While drug-coated stents release medication to help prevent the artery from closing again -- which would necessitate insertion of a second stent -- they cost about $1,000 to $2,000 more than the bare-metal ones. What’s more, they require patients to take anti-clotting drugs for at least a year, increasing the risk of internal bleeding and burdening patients with out-of-pocket costs.
The study, published online Monday in the Archives of Internal Medicine, analyzed more than 1.5 million stent procedures performed along with angioplasties -- in which a tiny balloon is inflated to reopen closed arteries -- from 2004 through 2010. Nearly 74 percent of patients at low risk for a re-blockage received a drug-coated stent -- also called a drug-eluting stent -- compared with 83 percent of those at the highest risk, based on factors such as diabetes, the length of the blockage, and the diameter of the blood vessel.
The paper underscores the broader problem of cardiologists performing too many angioplasties and stent procedures in patients with stable heart disease; many of the procedures examined in the study were performed on patients who elected to get treated to relieve chronic symptoms such as chest pain and fatigue even though the latest research suggests that medications work just as well. A study published last year in the Journal of the American Medical Association found that 12 percent of elective stent procedures performed in heart disease patients were unnecessary and that an additional 38 percent were of “uncertain’’ benefit.
“A lot of clinicians want to give what they perceive to be best technology to their patients, and drug-eluting stents are the latest technology,” said study co-author Dr. Robert Yeh, a cardiologist at Massachusetts General Hospital. In patients at low-risk, however, about 50 need to be treated with drug-eluting stents, compared with bare stents, to prevent a single re-blockage, which Yeh said is too small a benefit to warrant the use of such stents in these patients.
Besides the added costs, patients who receive drug-coated stents must take a combination of blood thinner drugs such as aspirin and Plavix (clopidogrel) for about a year after their angioplasty to avoid an increased risk of heart attack associated with these stents. While Plavix is now generic, a month’s supply of the 75-milligram dose can cost anywhere from $15 at several Costco pharmacies to $175 or more at others including CVS, according to a May survey conducted by Consumer Reports.
Plavix, aspirin, and other anti-platelet therapies also raise the risk of internal bleeding and bruising, and the drugs must be stopped before surgery.
In an editorial that accompanied the study, Dr. Peter Groeneveld, a professor of medicine at the University of Pennsylvania School of Medicine, wrote that fewer than half of British patients who receive stents got a drug-eluting type in 2007 compared with 70 percent of American patients, yet “there is little evidence to suggest that British patients with coronary artery disease were treated suboptimally by their physicians, but it is likely that on average they were treated more inexpensively.”
Considering that drug-coated stents have risen in popularity since then, researchers estimate that about 75 to 85 percent of American angioplasty patients now get them over the bare stents.
Yeh and his colleagues calculated that reducing the unnecessary use of drug-coated stents by half would save $205 million in US health care costs each year and lead to an increase of stent failures in only 5 out of every 1,000 patients treated.
That goal could be achieved, Yeh said, if cardiologists agree to adopt risk prediction calculators such as one that he and his colleagues recently posted on massdac.org, but he added that changes have been slow to be implemented even at his own institution. “We’re working at Mass.
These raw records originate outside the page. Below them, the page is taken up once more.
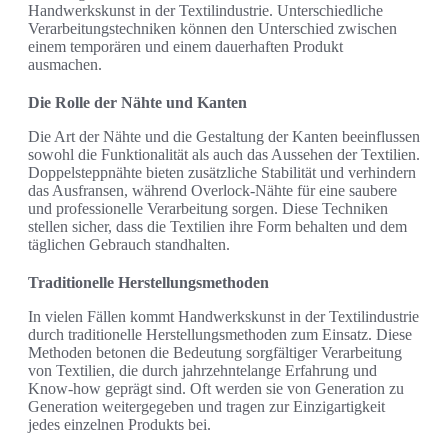
Handwerkskunst in der Textilindustrie. Unterschiedliche
Verarbeitungstechniken können den Unterschied zwischen
einem temporären und einem dauerhaften Produkt
ausmachen.
Die Rolle der Nähte und Kanten
Die Art der Nähte und die Gestaltung der Kanten beeinflussen
sowohl die Funktionalität als auch das Aussehen der Textilien.
Doppelsteppnähte bieten zusätzliche Stabilität und verhindern
das Ausfransen, während Overlock-Nähte für eine saubere
und professionelle Verarbeitung sorgen. Diese Techniken
stellen sicher, dass die Textilien ihre Form behalten und dem
täglichen Gebrauch standhalten.
Traditionelle Herstellungsmethoden
In vielen Fällen kommt Handwerkskunst in der Textilindustrie
durch traditionelle Herstellungsmethoden zum Einsatz. Diese
Methoden betonen die Bedeutung sorgfältiger Verarbeitung
von Textilien, die durch jahrzehntelange Erfahrung und
Know-how geprägt sind. Oft werden sie von Generation zu
Generation weitergegeben und tragen zur Einzigartigkeit
jedes einzelnen Produkts bei.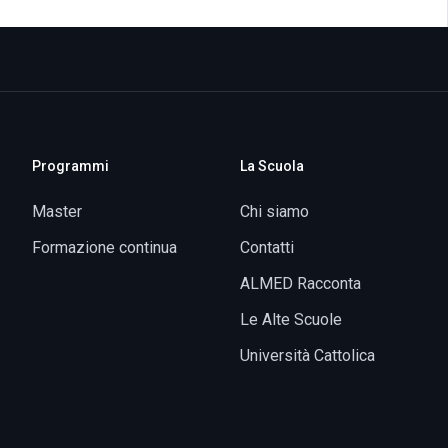
Programmi
La Scuola
Master
Chi siamo
Formazione continua
Contatti
ALMED Racconta
Le Alte Scuole
Università Cattolica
General now to implement these risk prediction models at the bedside, so patients and physicians can make a more informed decision about which stent to use on the day of the procedure.”
The hospital may launch a pilot program to test the model by the end of this summer, but at the moment, its use of drug-eluting stents in low-risk patients is only “a little bit better” than the national average, said Yeh.
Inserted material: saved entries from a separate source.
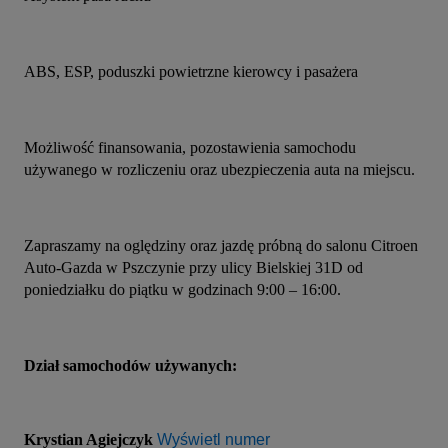
ABS, ESP, poduszki powietrzne kierowcy i pasażera
Możliwość finansowania, pozostawienia samochodu 
używanego w rozliczeniu oraz ubezpieczenia auta na miejscu.
Zapraszamy na oględziny oraz jazdę próbną do salonu Citroen 
Auto-Gazda w Pszczynie przy ulicy Bielskiej 31D od 
poniedziałku do piątku w godzinach 9:00 – 16:00.
Dział samochodów używanych:
Krystian Agiejczyk 
Wyświetl numer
But Dr. Carey D. Kimmelstiel, director of the Interventional Cardiology Center at Tufts Medical Center, said doctors don’t need a risk calculator and can help patients come to a decision on their own about which stent to use based on a variety of factors including how likely patients are to remain on anti-clotting medications and whether they can afford them. He estimates that about 65 to 70 percent of angioplasty patients treated at Tufts get drug-coated stents over bare metal ones.